* **Records provided**:
========

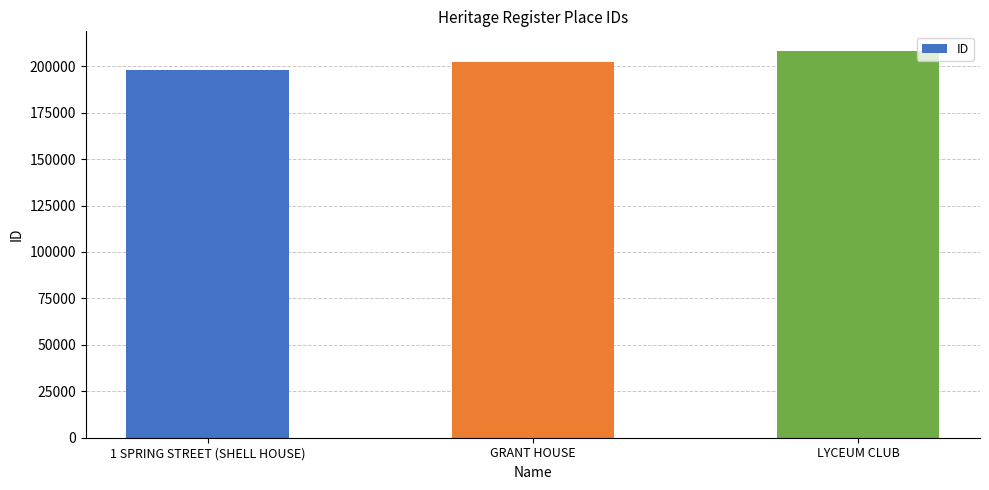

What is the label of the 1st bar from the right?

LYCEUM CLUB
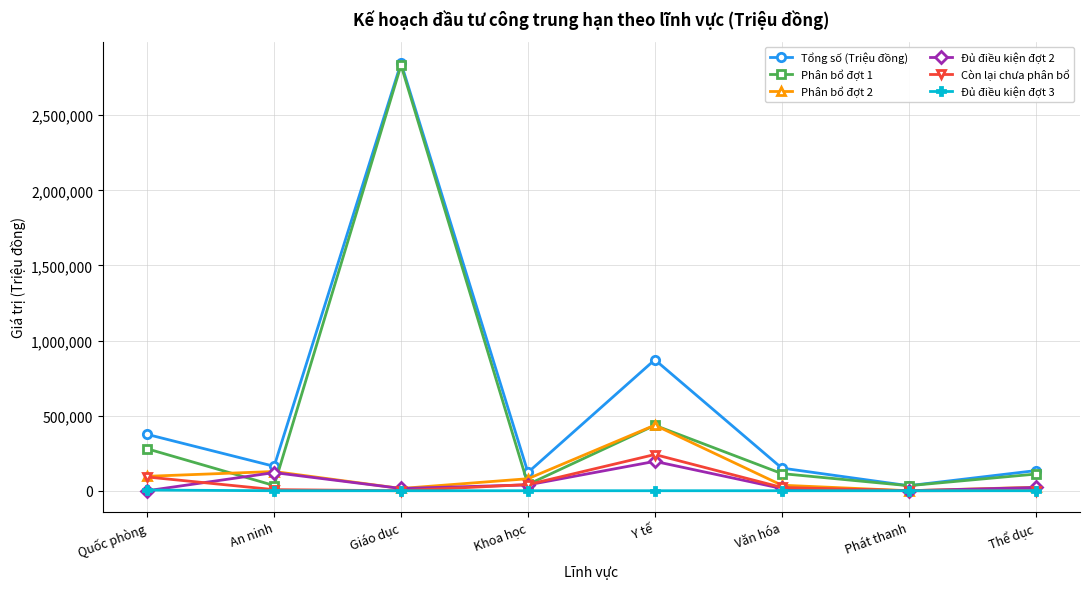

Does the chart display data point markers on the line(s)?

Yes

========

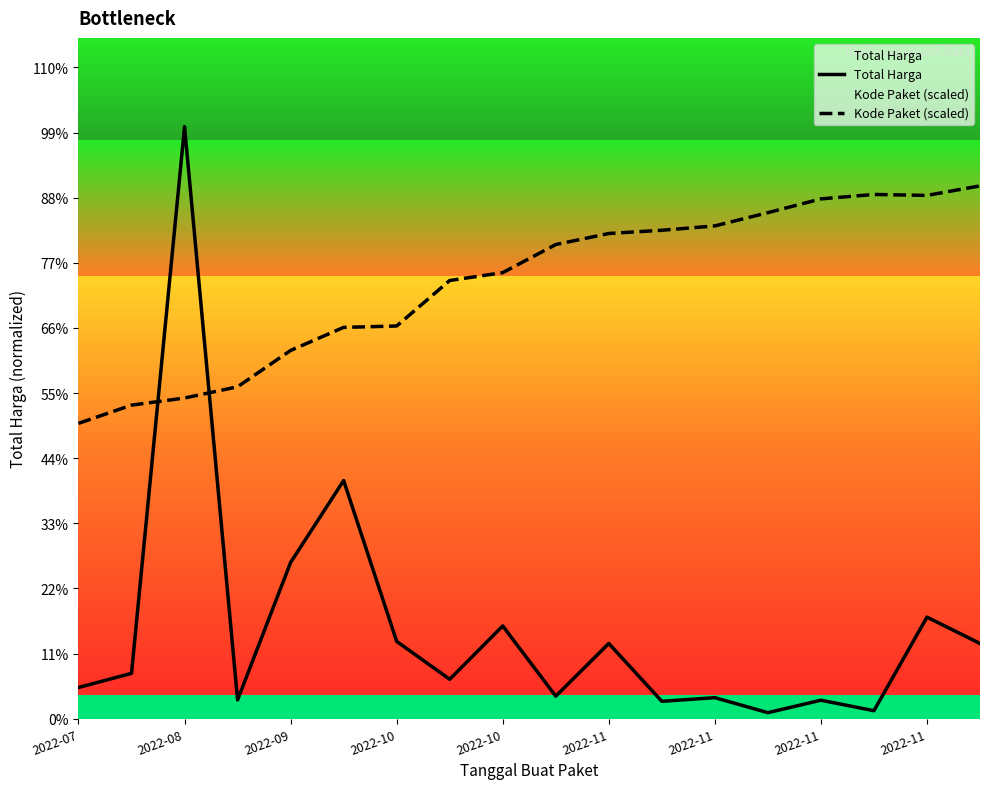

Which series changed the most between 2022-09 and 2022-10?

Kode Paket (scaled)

========

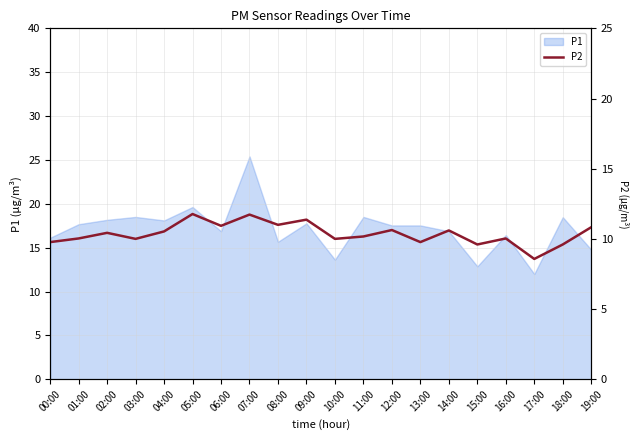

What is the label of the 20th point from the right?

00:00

========

Please quote the records from the line with "What is the label of the 1st" to the line with "Does the chart", leaving out the pictures.

What is the label of the 1st bar from the right?

LYCEUM CLUB

Does the chart display data point markers on the line(s)?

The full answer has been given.